(GIVEN RECORDS Opens)
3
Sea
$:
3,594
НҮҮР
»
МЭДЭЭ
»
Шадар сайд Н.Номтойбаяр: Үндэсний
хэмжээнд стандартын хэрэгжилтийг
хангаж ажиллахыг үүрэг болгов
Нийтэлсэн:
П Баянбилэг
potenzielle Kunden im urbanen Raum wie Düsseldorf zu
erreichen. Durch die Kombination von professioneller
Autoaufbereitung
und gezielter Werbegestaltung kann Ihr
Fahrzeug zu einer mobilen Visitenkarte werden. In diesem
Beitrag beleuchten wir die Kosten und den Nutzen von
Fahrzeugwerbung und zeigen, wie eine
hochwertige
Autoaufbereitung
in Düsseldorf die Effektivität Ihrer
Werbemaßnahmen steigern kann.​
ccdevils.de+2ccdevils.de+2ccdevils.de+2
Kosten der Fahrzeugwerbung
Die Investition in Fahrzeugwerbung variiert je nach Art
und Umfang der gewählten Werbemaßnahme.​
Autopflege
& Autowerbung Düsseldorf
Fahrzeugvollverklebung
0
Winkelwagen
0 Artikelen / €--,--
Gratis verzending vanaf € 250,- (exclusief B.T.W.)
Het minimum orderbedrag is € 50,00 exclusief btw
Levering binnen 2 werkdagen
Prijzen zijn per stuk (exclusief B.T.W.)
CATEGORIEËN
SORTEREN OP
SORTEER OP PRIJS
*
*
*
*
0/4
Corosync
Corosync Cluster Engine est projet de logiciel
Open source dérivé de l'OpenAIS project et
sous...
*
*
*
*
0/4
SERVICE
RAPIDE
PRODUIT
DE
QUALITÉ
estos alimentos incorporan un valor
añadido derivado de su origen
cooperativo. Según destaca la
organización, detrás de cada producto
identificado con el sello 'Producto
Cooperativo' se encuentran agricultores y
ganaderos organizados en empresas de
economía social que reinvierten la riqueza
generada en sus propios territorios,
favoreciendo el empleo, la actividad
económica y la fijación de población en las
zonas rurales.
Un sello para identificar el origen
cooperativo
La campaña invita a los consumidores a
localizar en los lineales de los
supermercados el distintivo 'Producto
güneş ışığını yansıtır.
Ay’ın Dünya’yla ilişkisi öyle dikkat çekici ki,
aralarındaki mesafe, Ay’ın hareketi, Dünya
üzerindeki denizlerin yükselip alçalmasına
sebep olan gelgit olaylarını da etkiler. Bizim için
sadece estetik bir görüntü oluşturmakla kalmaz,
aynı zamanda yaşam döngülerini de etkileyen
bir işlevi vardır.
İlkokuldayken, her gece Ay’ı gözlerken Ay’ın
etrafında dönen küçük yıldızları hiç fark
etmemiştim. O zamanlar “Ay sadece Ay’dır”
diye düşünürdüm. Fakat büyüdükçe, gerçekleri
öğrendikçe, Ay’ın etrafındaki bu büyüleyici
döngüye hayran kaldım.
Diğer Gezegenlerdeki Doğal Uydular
(GIVEN RECORDS Closes)
(GIVEN RECORDS Opens)
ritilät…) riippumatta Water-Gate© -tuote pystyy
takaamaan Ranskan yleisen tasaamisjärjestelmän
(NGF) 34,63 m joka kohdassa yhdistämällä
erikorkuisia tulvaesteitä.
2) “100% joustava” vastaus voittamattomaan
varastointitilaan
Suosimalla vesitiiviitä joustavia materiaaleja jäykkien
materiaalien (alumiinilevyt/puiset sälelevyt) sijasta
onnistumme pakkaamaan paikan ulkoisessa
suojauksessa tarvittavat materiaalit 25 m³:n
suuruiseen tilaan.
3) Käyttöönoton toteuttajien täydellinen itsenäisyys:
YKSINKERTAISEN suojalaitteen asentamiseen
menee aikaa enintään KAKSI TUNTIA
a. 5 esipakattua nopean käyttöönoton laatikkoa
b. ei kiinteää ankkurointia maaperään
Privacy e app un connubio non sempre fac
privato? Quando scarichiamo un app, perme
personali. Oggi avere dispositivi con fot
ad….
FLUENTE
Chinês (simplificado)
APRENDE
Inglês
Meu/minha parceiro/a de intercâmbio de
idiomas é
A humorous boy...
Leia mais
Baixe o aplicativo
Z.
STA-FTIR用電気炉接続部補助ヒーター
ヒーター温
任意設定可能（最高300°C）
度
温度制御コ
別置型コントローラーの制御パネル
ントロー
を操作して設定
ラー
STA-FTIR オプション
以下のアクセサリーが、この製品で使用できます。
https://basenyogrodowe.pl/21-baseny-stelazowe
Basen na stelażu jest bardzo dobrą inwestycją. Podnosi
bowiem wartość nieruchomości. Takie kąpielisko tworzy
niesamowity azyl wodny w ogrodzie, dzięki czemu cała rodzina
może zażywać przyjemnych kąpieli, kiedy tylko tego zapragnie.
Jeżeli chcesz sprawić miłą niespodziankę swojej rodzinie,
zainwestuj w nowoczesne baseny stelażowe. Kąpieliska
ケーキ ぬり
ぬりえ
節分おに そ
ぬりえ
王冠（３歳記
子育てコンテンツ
(GIVEN RECORDS Closes)
[WORK TO BE COMPLETED] Where the word "sadece" shows up in a line of the listing, return that line.

[EXERCISE ANSWER]
sadece estetik bir görüntü oluşturmakla kalmaz,
etmemiştim. O zamanlar “Ay sadece Ay’dır”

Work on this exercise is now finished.